McCrea’s character had fought in a losing effort for the Confederacy during the Civil War; Ellen Drew plays his supportive wife. Alan Hale plays an immigrant settler who though he and his wife (Connie Gilchrist?) don’t attend church services with their large family of boys themselves supports his friend Josiah and what he’s trying to do in their community. Lewis Stone plays the town’s older respected doctor; James Mitchell plays his son who’s returned to town a doctor himself. Mitchell’s character doesn’t practice medicine with the same “hands on” personal touch as that of his father’s and his emotionally detached ways causes mistrust among the settlers when an epidemic of typhoid hits the town. Amanda Blake plays the school teacher that the young doctor courts which eventually softens his edges.

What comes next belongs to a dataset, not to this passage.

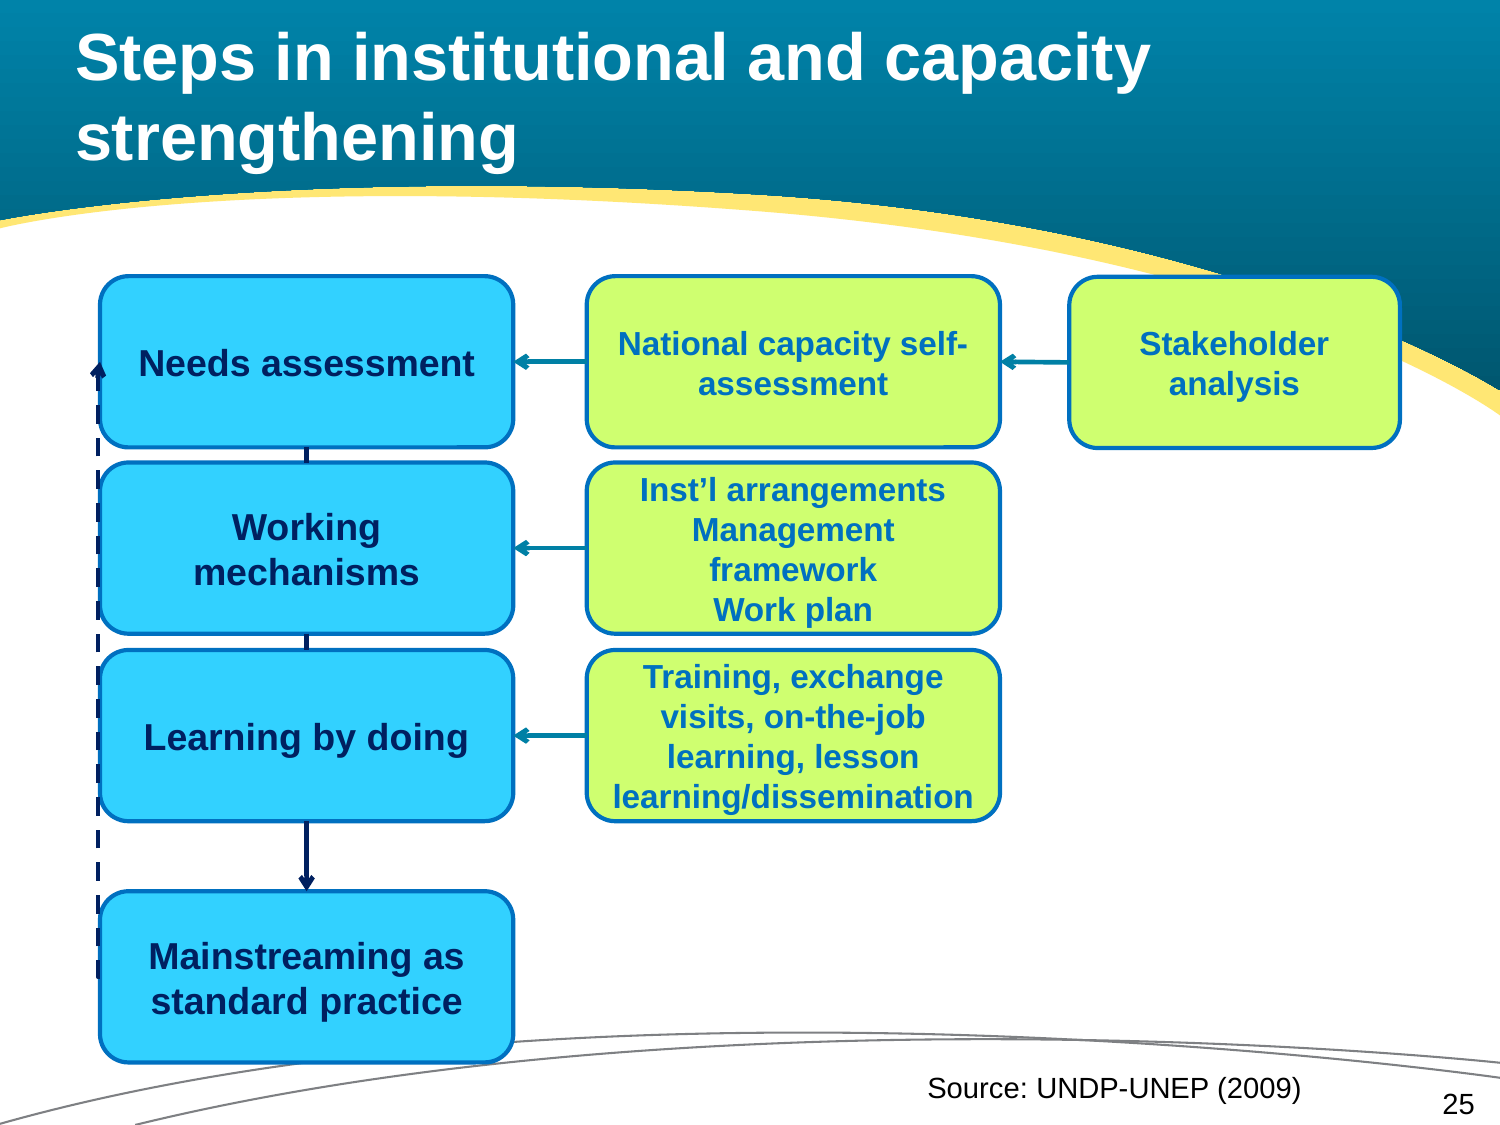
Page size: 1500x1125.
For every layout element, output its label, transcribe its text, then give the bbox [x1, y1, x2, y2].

Unfortunately Mitchell’s character then suspects McCrea’s is the one who’s inadvertently spreading the typhoid which has “infected” Stockwell’s character. Juano Hernandez plays a black man a friend of Stockwell’s who’s made it on his own as a free man. Ed Begley plays a racist (typecast?) who wants Hernandez’s land to mine and is so determined that he organizes a KKK group to destroy his farm. McCrea Hale and his boys (James Arness appears uncredited as one of them) restore it. There’s a powerful scene near the end with McCrea the former Confederate turned preacher standing up to the riotous group with his nephew (and Hale’s character?) by his side attempting to keep them from lynching Hernandez … and I refuse to spoil it for you. It’s reminiscent though it pre-dates To Kill A Mockingbird (1962).